HOW TO COMPLETE THIS TASK - Tally the lines of the records that contain the string "sind", and reply with that number alone.
-- RECORDS TO PROCESS follows --
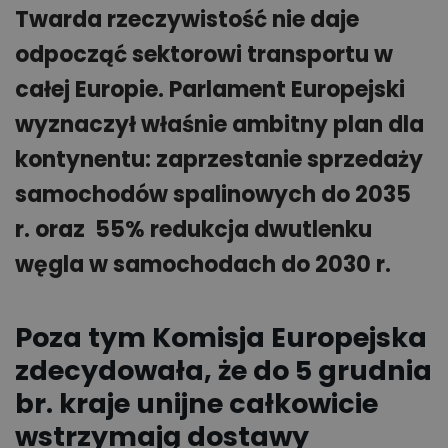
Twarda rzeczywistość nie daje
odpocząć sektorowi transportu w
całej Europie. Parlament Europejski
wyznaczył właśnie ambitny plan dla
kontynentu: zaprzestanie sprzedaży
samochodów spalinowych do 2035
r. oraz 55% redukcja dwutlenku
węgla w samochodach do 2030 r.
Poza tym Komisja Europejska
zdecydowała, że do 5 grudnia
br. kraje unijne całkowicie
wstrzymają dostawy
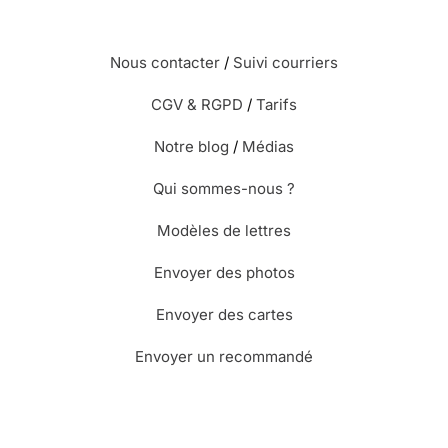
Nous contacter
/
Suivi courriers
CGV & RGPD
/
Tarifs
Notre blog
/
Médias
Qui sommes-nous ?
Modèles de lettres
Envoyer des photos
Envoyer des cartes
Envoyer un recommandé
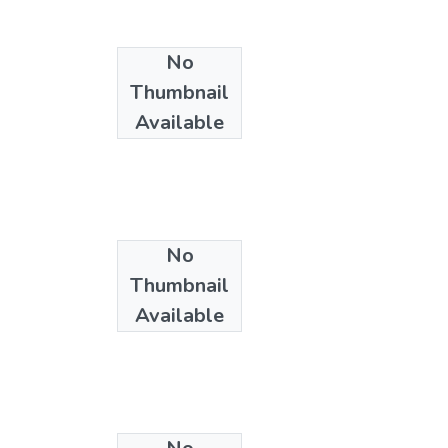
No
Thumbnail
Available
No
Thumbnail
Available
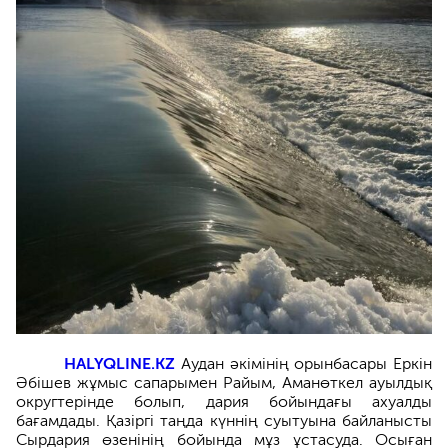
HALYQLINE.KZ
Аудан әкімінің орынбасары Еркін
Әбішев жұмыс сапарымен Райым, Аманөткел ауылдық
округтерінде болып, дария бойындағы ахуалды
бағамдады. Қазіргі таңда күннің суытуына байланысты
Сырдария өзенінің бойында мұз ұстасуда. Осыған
-- RECORDS TO PROCESS concluded --
-- RECORDS TO PROCESS follows --
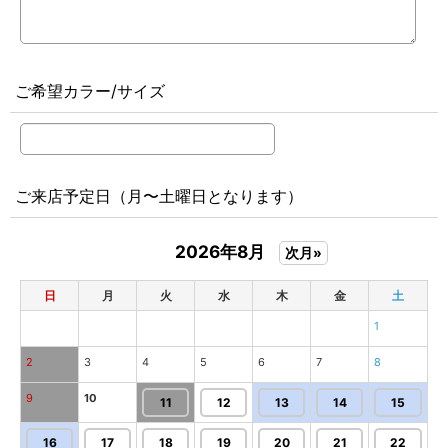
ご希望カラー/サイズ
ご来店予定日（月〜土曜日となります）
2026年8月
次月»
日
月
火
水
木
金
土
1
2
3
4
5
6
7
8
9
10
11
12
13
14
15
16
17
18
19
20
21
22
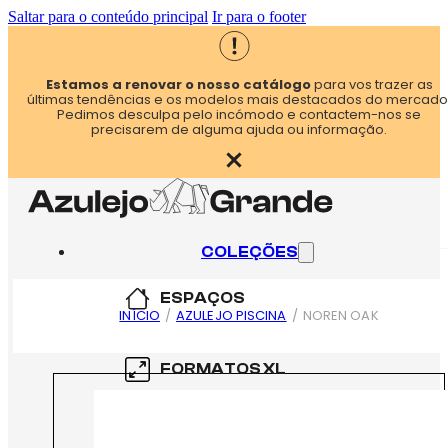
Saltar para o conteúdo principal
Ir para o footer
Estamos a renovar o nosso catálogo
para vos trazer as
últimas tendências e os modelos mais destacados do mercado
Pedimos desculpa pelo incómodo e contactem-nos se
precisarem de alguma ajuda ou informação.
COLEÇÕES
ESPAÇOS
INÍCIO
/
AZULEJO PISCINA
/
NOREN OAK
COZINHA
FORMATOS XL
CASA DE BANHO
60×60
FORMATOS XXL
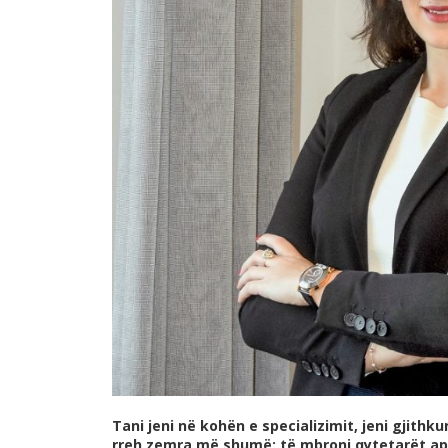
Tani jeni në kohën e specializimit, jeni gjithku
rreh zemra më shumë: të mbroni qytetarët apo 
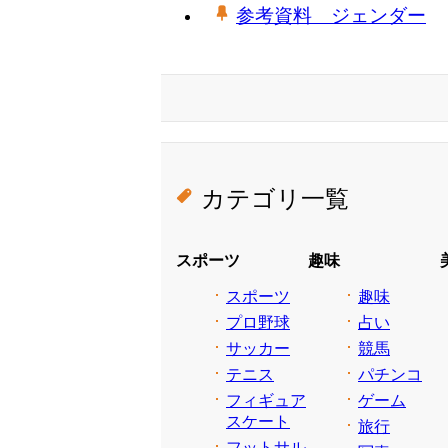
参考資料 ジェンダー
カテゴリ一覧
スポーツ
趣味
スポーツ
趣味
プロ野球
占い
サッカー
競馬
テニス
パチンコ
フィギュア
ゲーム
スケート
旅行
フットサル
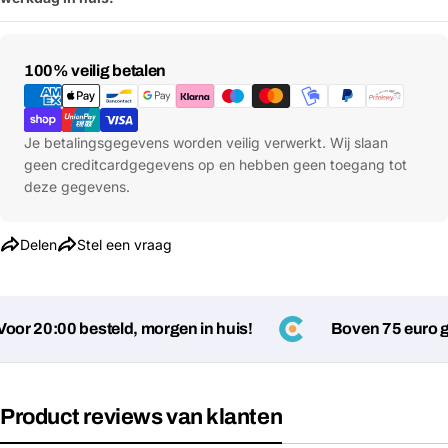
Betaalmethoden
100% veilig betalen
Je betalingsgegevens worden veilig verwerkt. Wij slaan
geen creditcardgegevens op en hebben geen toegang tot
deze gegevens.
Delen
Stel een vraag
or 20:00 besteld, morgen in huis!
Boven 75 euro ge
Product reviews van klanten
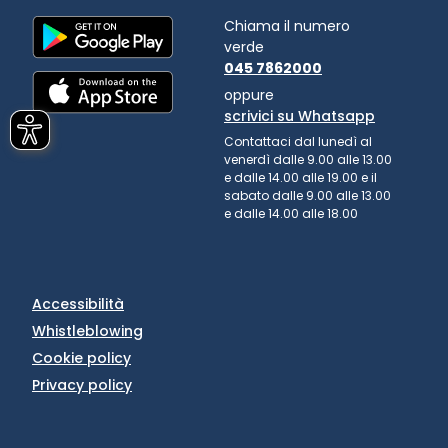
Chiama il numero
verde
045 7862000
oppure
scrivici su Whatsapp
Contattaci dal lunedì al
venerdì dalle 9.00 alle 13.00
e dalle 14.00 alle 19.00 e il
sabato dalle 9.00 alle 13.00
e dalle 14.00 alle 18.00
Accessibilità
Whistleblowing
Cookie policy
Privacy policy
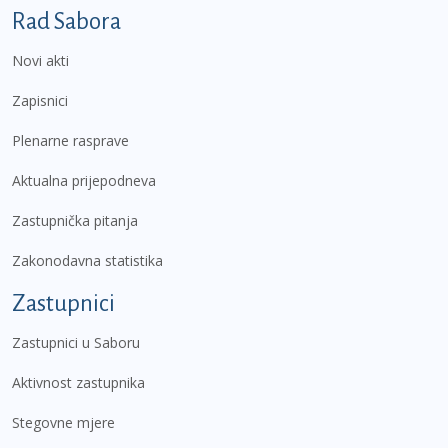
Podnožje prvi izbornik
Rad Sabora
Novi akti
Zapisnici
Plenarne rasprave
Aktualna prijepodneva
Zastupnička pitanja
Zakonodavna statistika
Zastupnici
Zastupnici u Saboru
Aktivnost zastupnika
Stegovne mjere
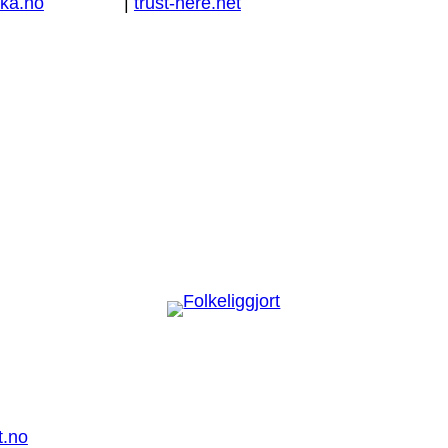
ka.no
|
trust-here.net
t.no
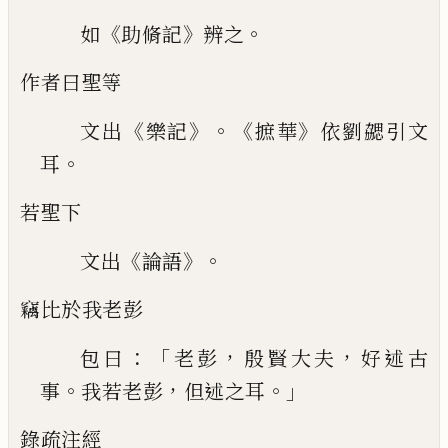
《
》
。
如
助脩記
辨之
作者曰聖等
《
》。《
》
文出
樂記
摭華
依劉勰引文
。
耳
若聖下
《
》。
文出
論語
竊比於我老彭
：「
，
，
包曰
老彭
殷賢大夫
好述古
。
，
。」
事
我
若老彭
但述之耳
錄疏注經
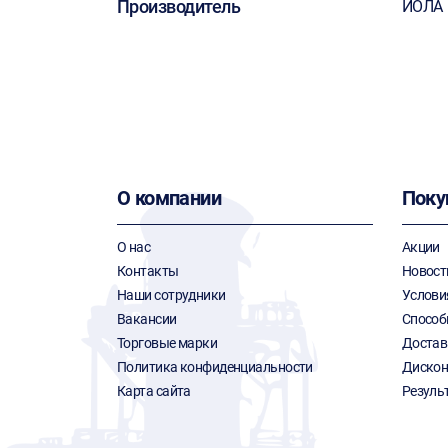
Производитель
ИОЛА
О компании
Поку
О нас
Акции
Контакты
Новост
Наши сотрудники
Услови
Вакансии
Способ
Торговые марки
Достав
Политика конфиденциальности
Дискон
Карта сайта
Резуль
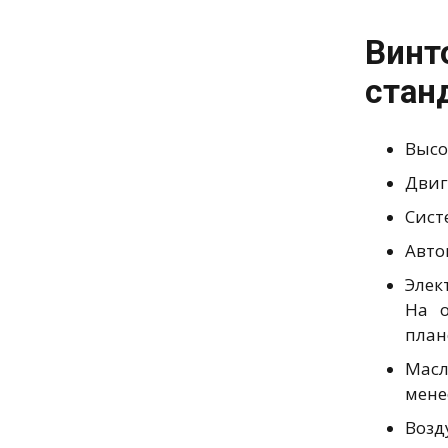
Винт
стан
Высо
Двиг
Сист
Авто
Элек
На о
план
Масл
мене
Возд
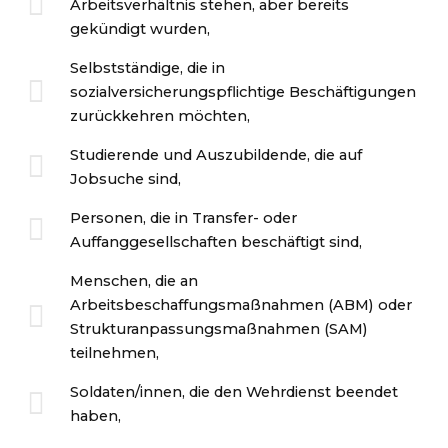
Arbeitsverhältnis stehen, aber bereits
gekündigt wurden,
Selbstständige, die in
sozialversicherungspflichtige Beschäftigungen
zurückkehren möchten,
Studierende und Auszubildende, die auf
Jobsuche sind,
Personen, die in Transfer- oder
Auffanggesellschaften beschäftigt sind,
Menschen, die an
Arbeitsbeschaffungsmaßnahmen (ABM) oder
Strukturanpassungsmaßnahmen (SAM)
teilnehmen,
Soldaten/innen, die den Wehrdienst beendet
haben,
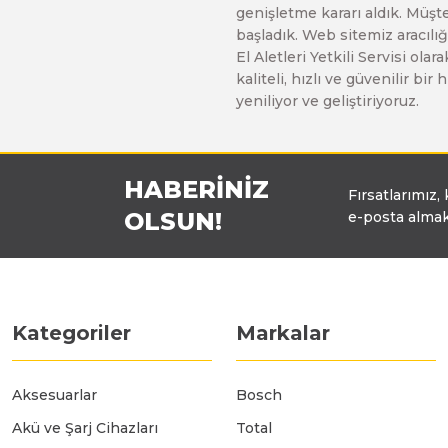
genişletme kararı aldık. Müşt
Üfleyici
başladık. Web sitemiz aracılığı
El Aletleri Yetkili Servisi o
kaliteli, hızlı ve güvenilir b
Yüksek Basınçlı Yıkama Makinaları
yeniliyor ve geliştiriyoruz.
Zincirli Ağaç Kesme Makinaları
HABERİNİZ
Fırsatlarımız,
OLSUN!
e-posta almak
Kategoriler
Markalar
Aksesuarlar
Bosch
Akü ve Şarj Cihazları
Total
-- RECORDS TO PROCESS concluded --
WRITTEN REPLY - 2